Brief: Print every record exactly, with nothing added or left out.
Top of Data provided
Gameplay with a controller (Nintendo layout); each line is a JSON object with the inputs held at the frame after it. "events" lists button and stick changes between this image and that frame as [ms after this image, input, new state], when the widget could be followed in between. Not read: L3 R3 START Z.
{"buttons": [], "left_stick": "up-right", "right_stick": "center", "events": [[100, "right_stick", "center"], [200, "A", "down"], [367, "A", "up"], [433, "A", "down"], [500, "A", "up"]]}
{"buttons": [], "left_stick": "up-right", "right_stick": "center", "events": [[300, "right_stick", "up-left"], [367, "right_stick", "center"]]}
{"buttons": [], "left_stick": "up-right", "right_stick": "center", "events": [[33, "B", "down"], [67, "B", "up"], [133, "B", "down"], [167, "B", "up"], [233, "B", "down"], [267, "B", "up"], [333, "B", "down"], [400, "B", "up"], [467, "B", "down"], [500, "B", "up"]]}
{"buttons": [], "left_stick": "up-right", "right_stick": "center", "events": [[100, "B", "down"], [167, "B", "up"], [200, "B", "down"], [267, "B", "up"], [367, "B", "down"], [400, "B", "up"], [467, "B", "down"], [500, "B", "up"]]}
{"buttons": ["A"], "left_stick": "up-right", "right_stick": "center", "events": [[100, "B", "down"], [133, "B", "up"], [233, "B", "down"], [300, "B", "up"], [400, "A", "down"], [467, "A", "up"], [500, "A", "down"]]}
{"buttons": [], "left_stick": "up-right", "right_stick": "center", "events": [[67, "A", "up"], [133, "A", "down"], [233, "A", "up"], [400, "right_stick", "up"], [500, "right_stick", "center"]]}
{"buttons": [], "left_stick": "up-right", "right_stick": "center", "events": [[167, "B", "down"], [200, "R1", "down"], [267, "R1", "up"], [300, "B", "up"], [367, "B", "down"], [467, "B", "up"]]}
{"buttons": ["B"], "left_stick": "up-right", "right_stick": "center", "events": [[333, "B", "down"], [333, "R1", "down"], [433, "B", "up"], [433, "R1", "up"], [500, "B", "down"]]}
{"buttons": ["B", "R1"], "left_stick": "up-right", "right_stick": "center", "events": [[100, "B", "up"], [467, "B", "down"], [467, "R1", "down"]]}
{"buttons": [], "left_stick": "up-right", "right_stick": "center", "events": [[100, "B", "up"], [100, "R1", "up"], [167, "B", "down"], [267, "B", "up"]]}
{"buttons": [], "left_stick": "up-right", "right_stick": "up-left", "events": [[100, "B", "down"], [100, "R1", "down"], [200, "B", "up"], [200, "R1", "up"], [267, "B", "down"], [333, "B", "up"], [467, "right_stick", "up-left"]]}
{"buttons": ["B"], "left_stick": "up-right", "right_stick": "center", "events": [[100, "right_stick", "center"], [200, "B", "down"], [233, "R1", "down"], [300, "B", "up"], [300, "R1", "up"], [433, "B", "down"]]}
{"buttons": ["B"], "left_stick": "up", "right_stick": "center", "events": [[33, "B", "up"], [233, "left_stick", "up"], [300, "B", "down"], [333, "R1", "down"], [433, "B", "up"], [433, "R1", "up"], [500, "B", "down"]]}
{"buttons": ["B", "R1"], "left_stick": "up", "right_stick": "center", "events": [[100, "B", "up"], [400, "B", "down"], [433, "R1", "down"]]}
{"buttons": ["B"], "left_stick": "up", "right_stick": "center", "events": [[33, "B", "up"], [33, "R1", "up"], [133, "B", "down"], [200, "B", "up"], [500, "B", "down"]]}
Bottom of Data provided
Result of this task:
Gameplay with a controller (Nintendo layout); each line is a JSON object with the inputs held at the frame after it. "events" lists button and stick changes between this image and that frame as [ms after this image, input, new state], when the widget could be followed in between. Not read: L3 R3 START Z.
{"buttons": [], "left_stick": "up-right", "right_stick": "center", "events": [[100, "right_stick", "center"], [200, "A", "down"], [367, "A", "up"], [433, "A", "down"], [500, "A", "up"]]}
{"buttons": [], "left_stick": "up-right", "right_stick": "center", "events": [[300, "right_stick", "up-left"], [367, "right_stick", "center"]]}
{"buttons": [], "left_stick": "up-right", "right_stick": "center", "events": [[33, "B", "down"], [67, "B", "up"], [133, "B", "down"], [167, "B", "up"], [233, "B", "down"], [267, "B", "up"], [333, "B", "down"], [400, "B", "up"], [467, "B", "down"], [500, "B", "up"]]}
{"buttons": [], "left_stick": "up-right", "right_stick": "center", "events": [[100, "B", "down"], [167, "B", "up"], [200, "B", "down"], [267, "B", "up"], [367, "B", "down"], [400, "B", "up"], [467, "B", "down"], [500, "B", "up"]]}
{"buttons": ["A"], "left_stick": "up-right", "right_stick": "center", "events": [[100, "B", "down"], [133, "B", "up"], [233, "B", "down"], [300, "B", "up"], [400, "A", "down"], [467, "A", "up"], [500, "A", "down"]]}
{"buttons": [], "left_stick": "up-right", "right_stick": "center", "events": [[67, "A", "up"], [133, "A", "down"], [233, "A", "up"], [400, "right_stick", "up"], [500, "right_stick", "center"]]}
{"buttons": [], "left_stick": "up-right", "right_stick": "center", "events": [[167, "B", "down"], [200, "R1", "down"], [267, "R1", "up"], [300, "B", "up"], [367, "B", "down"], [467, "B", "up"]]}
{"buttons": ["B"], "left_stick": "up-right", "right_stick": "center", "events": [[333, "B", "down"], [333, "R1", "down"], [433, "B", "up"], [433, "R1", "up"], [500, "B", "down"]]}
{"buttons": ["B", "R1"], "left_stick": "up-right", "right_stick": "center", "events": [[100, "B", "up"], [467, "B", "down"], [467, "R1", "down"]]}
{"buttons": [], "left_stick": "up-right", "right_stick": "center", "events": [[100, "B", "up"], [100, "R1", "up"], [167, "B", "down"], [267, "B", "up"]]}
{"buttons": [], "left_stick": "up-right", "right_stick": "up-left", "events": [[100, "B", "down"], [100, "R1", "down"], [200, "B", "up"], [200, "R1", "up"], [267, "B", "down"], [333, "B", "up"], [467, "right_stick", "up-left"]]}
{"buttons": ["B"], "left_stick": "up-right", "right_stick": "center", "events": [[100, "right_stick", "center"], [200, "B", "down"], [233, "R1", "down"], [300, "B", "up"], [300, "R1", "up"], [433, "B", "down"]]}
{"buttons": ["B"], "left_stick": "up", "right_stick": "center", "events": [[33, "B", "up"], [233, "left_stick", "up"], [300, "B", "down"], [333, "R1", "down"], [433, "B", "up"], [433, "R1", "up"], [500, "B", "down"]]}
{"buttons": ["B", "R1"], "left_stick": "up", "right_stick": "center", "events": [[100, "B", "up"], [400, "B", "down"], [433, "R1", "down"]]}
{"buttons": ["B"], "left_stick": "up", "right_stick": "center", "events": [[33, "B", "up"], [33, "R1", "up"], [133, "B", "down"], [200, "B", "up"], [500, "B", "down"]]}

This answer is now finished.